Your first submission to a publisher is critical, so you need to work on it. I receive lots of very polished work from agents. But I also still get sent work that’s littered with typos, and work with clichés on the first page, and all that suggests that the author hasn’t held up his or her end of the bargain, which is to take the book as far as he or she possibly can before sending it out for consideration by publishers.

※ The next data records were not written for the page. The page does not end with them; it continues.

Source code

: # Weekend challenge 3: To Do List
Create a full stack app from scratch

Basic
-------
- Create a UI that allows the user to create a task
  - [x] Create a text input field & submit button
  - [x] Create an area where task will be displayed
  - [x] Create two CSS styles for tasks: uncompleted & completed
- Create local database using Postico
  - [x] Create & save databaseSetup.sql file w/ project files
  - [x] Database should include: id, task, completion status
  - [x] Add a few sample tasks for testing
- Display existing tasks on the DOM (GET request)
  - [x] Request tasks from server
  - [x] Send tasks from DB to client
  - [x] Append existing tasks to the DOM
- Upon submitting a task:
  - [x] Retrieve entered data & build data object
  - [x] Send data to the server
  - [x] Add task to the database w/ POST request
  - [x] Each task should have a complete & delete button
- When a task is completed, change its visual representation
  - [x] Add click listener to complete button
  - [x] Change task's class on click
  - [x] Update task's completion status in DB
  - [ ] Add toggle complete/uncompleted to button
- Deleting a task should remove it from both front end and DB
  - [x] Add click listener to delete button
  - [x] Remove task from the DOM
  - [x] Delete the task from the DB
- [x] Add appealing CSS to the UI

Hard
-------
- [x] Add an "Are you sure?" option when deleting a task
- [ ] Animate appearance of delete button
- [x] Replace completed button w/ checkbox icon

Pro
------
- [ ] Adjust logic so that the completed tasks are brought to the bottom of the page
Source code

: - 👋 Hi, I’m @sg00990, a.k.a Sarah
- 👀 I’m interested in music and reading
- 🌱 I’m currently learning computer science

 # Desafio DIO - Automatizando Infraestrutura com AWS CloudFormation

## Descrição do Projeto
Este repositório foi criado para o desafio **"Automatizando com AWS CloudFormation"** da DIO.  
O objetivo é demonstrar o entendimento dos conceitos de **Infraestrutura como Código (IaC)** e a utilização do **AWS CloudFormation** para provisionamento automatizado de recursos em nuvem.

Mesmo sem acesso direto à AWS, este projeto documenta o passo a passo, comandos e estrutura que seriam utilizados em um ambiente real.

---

A lot of people who want to be authors worry from the moment they start writing about the publishing process, and how to find an agent, and I understand all of that. But the first thing to worry about is your work. Once you have a book you’re proud of—that you’ve taken as far as you can—you can look at the “acknowledgements” section of books you love and find out which agents represent those authors. Then you can go onto the agent’s website and find out how they like to receive submissions. The first thing is to finish your book, and to make each sentence sing. I still believe that if you can do that, your book will find its way.

Jonathan Lee

Jonathan Lee is a British writer living in New York. His latest novel is High Dive, a Barnes & Noble Discover Great New Writers selection and a New York Times Editors’ Choice. It is published in the US by Alfred A. Knopf, in the UK by William Heinemann, and is available in 8 languages.